Content starts
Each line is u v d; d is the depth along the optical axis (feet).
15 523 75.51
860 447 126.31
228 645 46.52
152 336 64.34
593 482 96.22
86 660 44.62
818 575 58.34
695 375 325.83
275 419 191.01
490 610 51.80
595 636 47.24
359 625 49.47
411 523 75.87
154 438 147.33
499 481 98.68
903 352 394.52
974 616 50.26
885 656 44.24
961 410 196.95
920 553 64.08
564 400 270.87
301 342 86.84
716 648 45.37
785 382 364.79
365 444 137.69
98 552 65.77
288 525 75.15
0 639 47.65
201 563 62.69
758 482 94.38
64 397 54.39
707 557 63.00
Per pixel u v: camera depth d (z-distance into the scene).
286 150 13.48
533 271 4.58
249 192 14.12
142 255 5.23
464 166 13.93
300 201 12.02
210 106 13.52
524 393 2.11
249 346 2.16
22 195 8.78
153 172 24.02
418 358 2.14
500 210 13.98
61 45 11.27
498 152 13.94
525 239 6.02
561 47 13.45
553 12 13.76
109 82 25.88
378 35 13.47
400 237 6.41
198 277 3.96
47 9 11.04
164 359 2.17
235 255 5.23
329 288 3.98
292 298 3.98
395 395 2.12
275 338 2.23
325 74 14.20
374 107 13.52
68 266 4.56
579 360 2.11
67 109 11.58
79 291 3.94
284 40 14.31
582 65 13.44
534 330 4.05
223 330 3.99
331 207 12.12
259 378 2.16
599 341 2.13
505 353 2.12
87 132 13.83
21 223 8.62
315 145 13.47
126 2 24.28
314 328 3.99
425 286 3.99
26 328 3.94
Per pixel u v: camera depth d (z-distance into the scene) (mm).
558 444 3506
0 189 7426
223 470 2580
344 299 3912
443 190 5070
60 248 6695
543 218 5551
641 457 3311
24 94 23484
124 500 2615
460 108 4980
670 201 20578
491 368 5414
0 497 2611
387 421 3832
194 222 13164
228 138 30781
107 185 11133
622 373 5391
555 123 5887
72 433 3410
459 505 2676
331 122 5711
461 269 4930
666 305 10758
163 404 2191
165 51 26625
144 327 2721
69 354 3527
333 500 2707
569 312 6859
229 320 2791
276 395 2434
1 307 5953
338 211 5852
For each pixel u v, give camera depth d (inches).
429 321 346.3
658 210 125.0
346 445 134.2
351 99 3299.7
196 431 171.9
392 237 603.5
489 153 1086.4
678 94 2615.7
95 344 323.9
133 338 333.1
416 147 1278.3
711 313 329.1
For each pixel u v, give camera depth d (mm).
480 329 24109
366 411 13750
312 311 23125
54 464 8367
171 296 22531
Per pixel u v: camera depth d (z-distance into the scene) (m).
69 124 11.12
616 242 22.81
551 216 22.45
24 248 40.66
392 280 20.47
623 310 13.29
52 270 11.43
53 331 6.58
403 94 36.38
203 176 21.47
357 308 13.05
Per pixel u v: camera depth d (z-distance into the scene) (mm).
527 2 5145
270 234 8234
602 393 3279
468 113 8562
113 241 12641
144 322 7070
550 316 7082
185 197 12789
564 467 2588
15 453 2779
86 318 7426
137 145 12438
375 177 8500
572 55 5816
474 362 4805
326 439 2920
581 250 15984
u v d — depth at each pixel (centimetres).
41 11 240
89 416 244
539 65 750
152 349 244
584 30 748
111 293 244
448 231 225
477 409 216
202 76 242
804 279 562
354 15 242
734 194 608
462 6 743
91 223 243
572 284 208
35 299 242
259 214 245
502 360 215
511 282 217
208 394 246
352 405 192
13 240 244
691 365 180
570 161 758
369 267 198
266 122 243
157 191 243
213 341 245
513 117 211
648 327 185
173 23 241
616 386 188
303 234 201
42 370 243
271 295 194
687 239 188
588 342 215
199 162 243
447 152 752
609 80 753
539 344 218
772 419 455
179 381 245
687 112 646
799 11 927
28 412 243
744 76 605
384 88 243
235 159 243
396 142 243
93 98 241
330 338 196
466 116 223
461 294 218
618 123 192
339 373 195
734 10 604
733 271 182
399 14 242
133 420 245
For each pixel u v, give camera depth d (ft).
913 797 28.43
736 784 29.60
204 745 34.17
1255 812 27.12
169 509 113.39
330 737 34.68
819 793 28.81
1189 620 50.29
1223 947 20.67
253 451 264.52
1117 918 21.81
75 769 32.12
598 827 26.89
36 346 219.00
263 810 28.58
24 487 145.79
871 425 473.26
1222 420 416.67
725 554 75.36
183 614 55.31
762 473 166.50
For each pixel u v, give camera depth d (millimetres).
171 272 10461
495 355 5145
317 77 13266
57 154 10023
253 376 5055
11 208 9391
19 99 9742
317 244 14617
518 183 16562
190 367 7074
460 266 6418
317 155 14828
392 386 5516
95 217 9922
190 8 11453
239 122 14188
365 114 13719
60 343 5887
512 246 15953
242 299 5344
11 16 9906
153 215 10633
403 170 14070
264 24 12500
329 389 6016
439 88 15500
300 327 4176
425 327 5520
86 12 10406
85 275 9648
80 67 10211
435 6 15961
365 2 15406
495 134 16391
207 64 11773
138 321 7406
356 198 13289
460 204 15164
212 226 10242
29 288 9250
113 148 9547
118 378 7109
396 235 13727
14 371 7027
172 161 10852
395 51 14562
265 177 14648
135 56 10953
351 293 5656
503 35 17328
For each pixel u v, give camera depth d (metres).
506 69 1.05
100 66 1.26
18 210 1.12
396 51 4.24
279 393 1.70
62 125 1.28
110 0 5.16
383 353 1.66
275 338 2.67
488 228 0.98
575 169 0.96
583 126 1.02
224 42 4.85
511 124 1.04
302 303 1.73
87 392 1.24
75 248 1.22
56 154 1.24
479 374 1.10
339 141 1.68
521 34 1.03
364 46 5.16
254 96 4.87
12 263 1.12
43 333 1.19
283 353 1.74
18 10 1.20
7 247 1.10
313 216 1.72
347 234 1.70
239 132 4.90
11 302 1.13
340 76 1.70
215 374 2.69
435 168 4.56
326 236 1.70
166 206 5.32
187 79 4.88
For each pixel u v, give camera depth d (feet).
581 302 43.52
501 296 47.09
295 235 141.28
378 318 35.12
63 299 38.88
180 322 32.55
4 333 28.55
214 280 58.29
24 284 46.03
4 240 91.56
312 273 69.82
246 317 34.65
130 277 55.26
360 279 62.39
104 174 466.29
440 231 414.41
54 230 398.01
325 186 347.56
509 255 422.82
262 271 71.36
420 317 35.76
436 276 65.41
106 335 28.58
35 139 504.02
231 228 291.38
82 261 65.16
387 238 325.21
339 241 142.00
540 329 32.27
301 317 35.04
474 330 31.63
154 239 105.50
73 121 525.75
Content ends
■ Work request
Starting at the line above that contains "622 373 5391", write out each line exactly until the line that contains "416 147 1278.3" has been written, and stop there.

■ Result for this exercise
622 373 5391
555 123 5887
72 433 3410
459 505 2676
331 122 5711
461 269 4930
666 305 10758
163 404 2191
165 51 26625
144 327 2721
69 354 3527
333 500 2707
569 312 6859
229 320 2791
276 395 2434
1 307 5953
338 211 5852
For each pixel u v, give camera depth d (inches).
429 321 346.3
658 210 125.0
346 445 134.2
351 99 3299.7
196 431 171.9
392 237 603.5
489 153 1086.4
678 94 2615.7
95 344 323.9
133 338 333.1
416 147 1278.3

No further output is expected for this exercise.